### Set exercise:
Write out every line of the material below, character for character, with nothing changed.

### Data listing:

○ ○ ○ ○ ○

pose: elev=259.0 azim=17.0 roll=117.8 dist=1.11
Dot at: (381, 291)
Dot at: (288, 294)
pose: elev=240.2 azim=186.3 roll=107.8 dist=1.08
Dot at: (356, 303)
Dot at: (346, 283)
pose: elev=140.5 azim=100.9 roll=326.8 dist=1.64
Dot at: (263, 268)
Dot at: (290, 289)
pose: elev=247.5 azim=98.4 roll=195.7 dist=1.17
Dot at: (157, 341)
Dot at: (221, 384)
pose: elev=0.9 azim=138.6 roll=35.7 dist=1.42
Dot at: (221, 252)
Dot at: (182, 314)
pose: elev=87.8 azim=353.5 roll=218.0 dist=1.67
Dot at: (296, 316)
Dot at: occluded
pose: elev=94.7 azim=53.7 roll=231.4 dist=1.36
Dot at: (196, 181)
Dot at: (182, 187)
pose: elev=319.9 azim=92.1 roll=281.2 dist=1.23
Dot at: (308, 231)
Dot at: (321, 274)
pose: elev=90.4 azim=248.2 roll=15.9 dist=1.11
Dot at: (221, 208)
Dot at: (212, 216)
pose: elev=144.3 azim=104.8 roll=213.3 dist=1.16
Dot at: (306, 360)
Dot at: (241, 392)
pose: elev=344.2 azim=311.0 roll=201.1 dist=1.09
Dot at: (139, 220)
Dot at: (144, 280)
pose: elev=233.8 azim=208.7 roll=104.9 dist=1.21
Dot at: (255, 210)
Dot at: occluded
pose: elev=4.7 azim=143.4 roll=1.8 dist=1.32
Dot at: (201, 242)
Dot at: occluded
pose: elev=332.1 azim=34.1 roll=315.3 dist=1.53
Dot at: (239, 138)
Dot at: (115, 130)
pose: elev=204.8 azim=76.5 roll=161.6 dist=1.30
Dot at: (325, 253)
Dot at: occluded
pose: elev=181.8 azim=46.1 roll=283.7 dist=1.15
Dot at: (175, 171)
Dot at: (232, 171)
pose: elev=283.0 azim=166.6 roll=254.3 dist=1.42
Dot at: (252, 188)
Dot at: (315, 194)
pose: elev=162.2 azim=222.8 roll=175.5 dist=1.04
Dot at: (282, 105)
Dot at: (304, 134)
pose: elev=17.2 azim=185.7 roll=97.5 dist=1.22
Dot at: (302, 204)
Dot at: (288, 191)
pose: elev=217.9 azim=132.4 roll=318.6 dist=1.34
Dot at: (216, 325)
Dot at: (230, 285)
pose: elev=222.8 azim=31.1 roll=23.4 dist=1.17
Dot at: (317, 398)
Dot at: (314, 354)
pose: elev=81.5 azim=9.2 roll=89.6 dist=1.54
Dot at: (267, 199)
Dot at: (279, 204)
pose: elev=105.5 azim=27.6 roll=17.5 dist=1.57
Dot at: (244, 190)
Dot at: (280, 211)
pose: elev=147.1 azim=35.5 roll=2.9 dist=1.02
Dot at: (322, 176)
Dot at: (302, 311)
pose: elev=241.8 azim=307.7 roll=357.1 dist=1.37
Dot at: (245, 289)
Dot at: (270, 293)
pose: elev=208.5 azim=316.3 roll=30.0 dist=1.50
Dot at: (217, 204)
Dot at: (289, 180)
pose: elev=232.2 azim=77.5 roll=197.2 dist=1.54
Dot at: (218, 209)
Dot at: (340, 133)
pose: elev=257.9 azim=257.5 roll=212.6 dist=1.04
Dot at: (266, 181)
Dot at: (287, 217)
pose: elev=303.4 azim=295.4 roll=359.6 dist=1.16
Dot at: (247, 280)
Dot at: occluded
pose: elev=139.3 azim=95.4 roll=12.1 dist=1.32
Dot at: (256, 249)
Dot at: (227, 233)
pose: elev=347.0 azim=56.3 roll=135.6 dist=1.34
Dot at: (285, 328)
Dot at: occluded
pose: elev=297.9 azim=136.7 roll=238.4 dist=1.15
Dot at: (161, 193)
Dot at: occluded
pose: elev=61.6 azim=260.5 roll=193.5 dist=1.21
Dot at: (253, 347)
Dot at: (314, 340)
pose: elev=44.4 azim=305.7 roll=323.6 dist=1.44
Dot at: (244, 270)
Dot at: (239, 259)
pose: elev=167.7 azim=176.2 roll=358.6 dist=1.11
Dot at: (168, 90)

○ ○ ○ ○ ○

### The output:
pose: elev=259.0 azim=17.0 roll=117.8 dist=1.11
Dot at: (381, 291)
Dot at: (288, 294)
pose: elev=240.2 azim=186.3 roll=107.8 dist=1.08
Dot at: (356, 303)
Dot at: (346, 283)
pose: elev=140.5 azim=100.9 roll=326.8 dist=1.64
Dot at: (263, 268)
Dot at: (290, 289)
pose: elev=247.5 azim=98.4 roll=195.7 dist=1.17
Dot at: (157, 341)
Dot at: (221, 384)
pose: elev=0.9 azim=138.6 roll=35.7 dist=1.42
Dot at: (221, 252)
Dot at: (182, 314)
pose: elev=87.8 azim=353.5 roll=218.0 dist=1.67
Dot at: (296, 316)
Dot at: occluded
pose: elev=94.7 azim=53.7 roll=231.4 dist=1.36
Dot at: (196, 181)
Dot at: (182, 187)
pose: elev=319.9 azim=92.1 roll=281.2 dist=1.23
Dot at: (308, 231)
Dot at: (321, 274)
pose: elev=90.4 azim=248.2 roll=15.9 dist=1.11
Dot at: (221, 208)
Dot at: (212, 216)
pose: elev=144.3 azim=104.8 roll=213.3 dist=1.16
Dot at: (306, 360)
Dot at: (241, 392)
pose: elev=344.2 azim=311.0 roll=201.1 dist=1.09
Dot at: (139, 220)
Dot at: (144, 280)
pose: elev=233.8 azim=208.7 roll=104.9 dist=1.21
Dot at: (255, 210)
Dot at: occluded
pose: elev=4.7 azim=143.4 roll=1.8 dist=1.32
Dot at: (201, 242)
Dot at: occluded
pose: elev=332.1 azim=34.1 roll=315.3 dist=1.53
Dot at: (239, 138)
Dot at: (115, 130)
pose: elev=204.8 azim=76.5 roll=161.6 dist=1.30
Dot at: (325, 253)
Dot at: occluded
pose: elev=181.8 azim=46.1 roll=283.7 dist=1.15
Dot at: (175, 171)
Dot at: (232, 171)
pose: elev=283.0 azim=166.6 roll=254.3 dist=1.42
Dot at: (252, 188)
Dot at: (315, 194)
pose: elev=162.2 azim=222.8 roll=175.5 dist=1.04
Dot at: (282, 105)
Dot at: (304, 134)
pose: elev=17.2 azim=185.7 roll=97.5 dist=1.22
Dot at: (302, 204)
Dot at: (288, 191)
pose: elev=217.9 azim=132.4 roll=318.6 dist=1.34
Dot at: (216, 325)
Dot at: (230, 285)
pose: elev=222.8 azim=31.1 roll=23.4 dist=1.17
Dot at: (317, 398)
Dot at: (314, 354)
pose: elev=81.5 azim=9.2 roll=89.6 dist=1.54
Dot at: (267, 199)
Dot at: (279, 204)
pose: elev=105.5 azim=27.6 roll=17.5 dist=1.57
Dot at: (244, 190)
Dot at: (280, 211)
pose: elev=147.1 azim=35.5 roll=2.9 dist=1.02
Dot at: (322, 176)
Dot at: (302, 311)
pose: elev=241.8 azim=307.7 roll=357.1 dist=1.37
Dot at: (245, 289)
Dot at: (270, 293)
pose: elev=208.5 azim=316.3 roll=30.0 dist=1.50
Dot at: (217, 204)
Dot at: (289, 180)
pose: elev=232.2 azim=77.5 roll=197.2 dist=1.54
Dot at: (218, 209)
Dot at: (340, 133)
pose: elev=257.9 azim=257.5 roll=212.6 dist=1.04
Dot at: (266, 181)
Dot at: (287, 217)
pose: elev=303.4 azim=295.4 roll=359.6 dist=1.16
Dot at: (247, 280)
Dot at: occluded
pose: elev=139.3 azim=95.4 roll=12.1 dist=1.32
Dot at: (256, 249)
Dot at: (227, 233)
pose: elev=347.0 azim=56.3 roll=135.6 dist=1.34
Dot at: (285, 328)
Dot at: occluded
pose: elev=297.9 azim=136.7 roll=238.4 dist=1.15
Dot at: (161, 193)
Dot at: occluded
pose: elev=61.6 azim=260.5 roll=193.5 dist=1.21
Dot at: (253, 347)
Dot at: (314, 340)
pose: elev=44.4 azim=305.7 roll=323.6 dist=1.44
Dot at: (244, 270)
Dot at: (239, 259)
pose: elev=167.7 azim=176.2 roll=358.6 dist=1.11
Dot at: (168, 90)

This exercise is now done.